Chattanooga: Insurance agent faces charges of fraud, theft

Chattanooga: Insurance agent faces charges of fraud, theft

April 9th, 2009 by Elizabeth Ryan in Local Regional News

An arrest warrant was issued Wednesday for a Chattanooga insurance agent accused of defrauding a policyholder out of $2.6 million in unearned commissions and fees.

Edward Prater, co-founder of U.S. Insurance Group LLC at 376 Market St., is charged with insurance fraud, theft by taking and first-degree forgery for allegedly adding unauthorized commissions to a client's policies, according to a release from the Georgia Insurance Commissioner's office.

The client was "a commercial trucking firm. This firm was having to charge its clients more, running up the cost of business that they were providing people," said Georgia Insurance Commissioner John Oxendine. "For a small business to get ripped off an additional $2.6 million of overhead in an economy like this, that's costing people's jobs, that's hurting everyday employees."

U.S. Insurance Group is one of the largest privately held transportation specialists in the United States, focusing on long-haul trucking companies, dump trucks and terminal coverage, according to the company's Web site.


The office of Georgia Insurance Commissioner John W. Oxendine: 404-656-2070

The Tennessee Department of Commerce & Insurance:

or 615-741-2241

Mr. Prater is accused of telling a client they would be charged a set fee for his services, but later changing the premium amount on the contracts to add a commission for himself, Mr. Oxendine said. After the client approved the contract, Mr. Prater allegedly changed the contract again before returning it to the company that underwrote the business, according to Mr. Oxendine.

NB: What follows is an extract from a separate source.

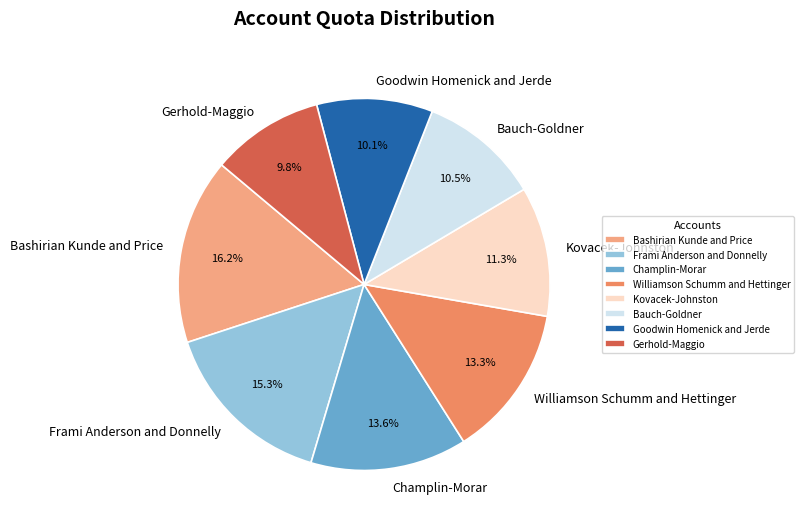

Does Champlin-Morar represent more than half of the total?

No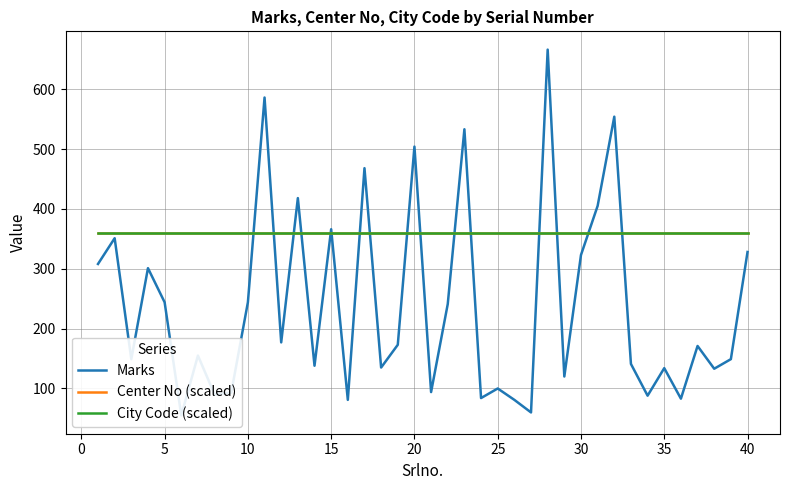

At 15, list the series in order from largest to smallest.

Center No (scaled), City Code (scaled), Marks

The suspected fraud began in 2003 primarily affecting group auto and worker's compensation policies, Mr. Oxendine said.

For another group of policies underwritten by Lloyd's of London for the same client, Mr. Prater added a fee he said was going to Lloyd's but was actually for himself, Mr. Oxendine said.

"He basically charged double commission plus a fake fee," Mr. Oxendine said.

Mr. Prater was not licensed to sell insurance in Georgia but through his agency sold the policies in the state, according to the commissioner's office.

Mr. Prater could not be reached for comment, but Russ Huston, president of U.S. Insurance Group on Market Street, said the company still is operating and that all claims would be honored.

"This is nothing against U.S. Insurance Group," he said.

U.S. Insurance Group also has offices in Brentwood, Tenn., and Lakeland, Fla., but it is not a part of the investigation at this point, according to Wayne Whitaker, spokesman for the commissioner.

The identity of the affected business is not being released now, but Mr. Oxendine said more victims may exist.

"We'd like to hear from anyone who has done business with Mr. Prater and who has reason to believe they paid too much," he said.

Mr. Oxendine said the commission plans to seek restitution for the victims.

Mr. Prater has been ordered to turn himself in to authorities in Atlanta, Mr. Whitaker said.

Insurance fraud is a felony with a penalty of two to 10 years in prison and/or a fine of up to $10,000.